## Your instructions
With the line that contains "s’accroit et pousse" as the first line, output exactly every line through the end of the material.

## Extracted data
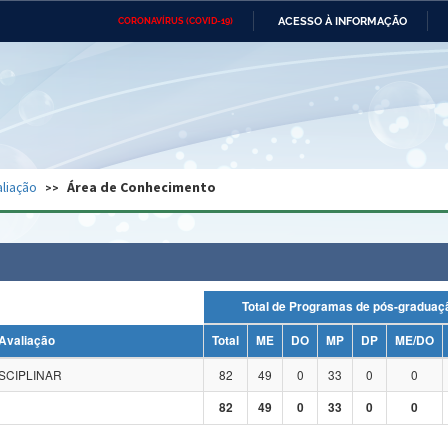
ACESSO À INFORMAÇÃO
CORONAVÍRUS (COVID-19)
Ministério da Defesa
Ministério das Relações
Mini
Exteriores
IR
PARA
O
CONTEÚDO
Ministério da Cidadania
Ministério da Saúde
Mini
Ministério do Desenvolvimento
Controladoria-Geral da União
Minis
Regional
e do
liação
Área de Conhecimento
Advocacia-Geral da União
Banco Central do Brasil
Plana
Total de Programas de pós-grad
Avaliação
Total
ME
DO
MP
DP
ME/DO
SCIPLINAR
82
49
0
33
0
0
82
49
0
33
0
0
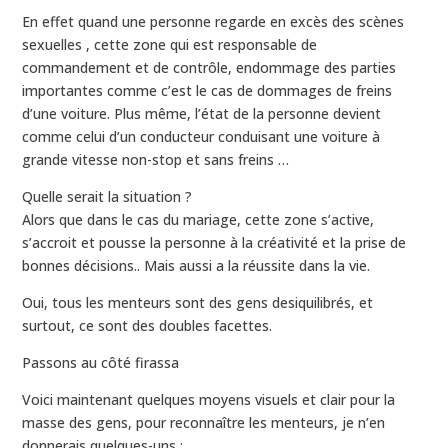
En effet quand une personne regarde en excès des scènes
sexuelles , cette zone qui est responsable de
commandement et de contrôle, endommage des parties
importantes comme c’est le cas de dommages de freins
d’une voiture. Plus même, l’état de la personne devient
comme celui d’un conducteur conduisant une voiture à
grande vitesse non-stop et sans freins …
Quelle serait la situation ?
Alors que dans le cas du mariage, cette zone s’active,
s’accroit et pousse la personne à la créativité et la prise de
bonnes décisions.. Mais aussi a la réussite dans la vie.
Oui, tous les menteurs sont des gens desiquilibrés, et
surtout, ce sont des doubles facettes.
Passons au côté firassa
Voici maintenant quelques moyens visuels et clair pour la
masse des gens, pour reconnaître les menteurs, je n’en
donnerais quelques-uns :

## Solution
s’accroit et pousse la personne à la créativité et la prise de
bonnes décisions.. Mais aussi a la réussite dans la vie.
Oui, tous les menteurs sont des gens desiquilibrés, et
surtout, ce sont des doubles facettes.
Passons au côté firassa
Voici maintenant quelques moyens visuels et clair pour la
masse des gens, pour reconnaître les menteurs, je n’en
donnerais quelques-uns :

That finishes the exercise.